Dr Thorne became settled for life in the little village of Greshamsbury
Too Long; Didn't ReadAnd thus Dr Thorne became settled for life in the little village of Greshamsbury. As was then the wont with many country practitioners, and as should be the wont with them all if they consulted their own dignity a little less and the comforts of their customers somewhat more, he added the business of a dispensing apothecary to that of physician. In doing so, he was of course much reviled. Many people around him declared that he could not truly be a doctor, or, at any rate, a doctor to be so called; and his brethren in the art living around him, though they knew that his diplomas, degrees, and certificates were all en règle, rather countenanced the report. There was much about this new-comer which did not endear him to his own profession. In the first place he was a new-comer, and, as such, was of course to be regarded by other doctors as being de trop. Greshamsbury was only fifteen miles from Barchester, where there was a regular dépôt of medical skill, and but eight from Silverbridge, where a properly established physician had been in residence for the last forty years. Dr Thorne's predecessor at Greshamsbury had been a humble-minded general practitioner, gifted with a due respect for the physicians of the county; and he, though he had been allowed to physic the servants, and sometimes the children of Greshamsbury, had never had the presumption to put himself on a par with his betters.

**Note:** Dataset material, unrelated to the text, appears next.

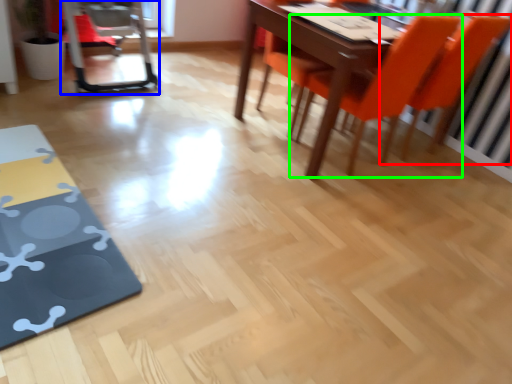
Question: Estimate the real-world distances between objects in this image. Which object is closer to chair (highlighted by a red box), swivel chair (highlighted by a blue box) or chair (highlighted by a green box)?

Choices:
 (A) swivel chair
 (B) chair

Answer: (B)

Then, also, Dr Thorne, though a graduated physician, though entitled beyond all dispute to call himself a doctor, according to all the laws of all the colleges, made it known to the East Barsetshire world, very soon after he had seated himself at Greshamsbury, that his rate of pay was to be seven-and-sixpence a visit within a circuit of five miles, with a proportionally increased charge at proportionally increased distances. Now there was something low, mean, unprofessional, and democratic in this; so, at least, said the children of Æsculapius gathered together in conclave at Barchester. In the first place, it showed that this Thorne was always thinking of his money, like an apothecary, as he was; whereas, it would have behoved him, as a physician, had he had the feelings of a physician under his hat, to have regarded his own pursuits in a purely philosophical spirit, and to have taken any gain which might have accrued as an accidental adjunct to his station in life. A physician should take his fee without letting his left hand know what his right hand was doing; it should be taken without a thought, without a look, without a move of the facial muscles; the true physician should hardly be aware that the last friendly grasp of the hand had been made more precious by the touch of gold. Whereas, that fellow Thorne would lug out half a crown from his breeches pocket and give it in change for a ten shilling piece. And then it was clear that this man had no appreciation of the dignity of a learned profession. He might constantly be seen compounding medicines in the shop, at the left hand of his front door; not making experiments philosophically in materia medica for the benefit of coming ages—which, if he did, he should have done in the seclusion of his study, far from profane eyes—but positively putting together common powders for rural bowels, or spreading vulgar ointments for agricultural ailments.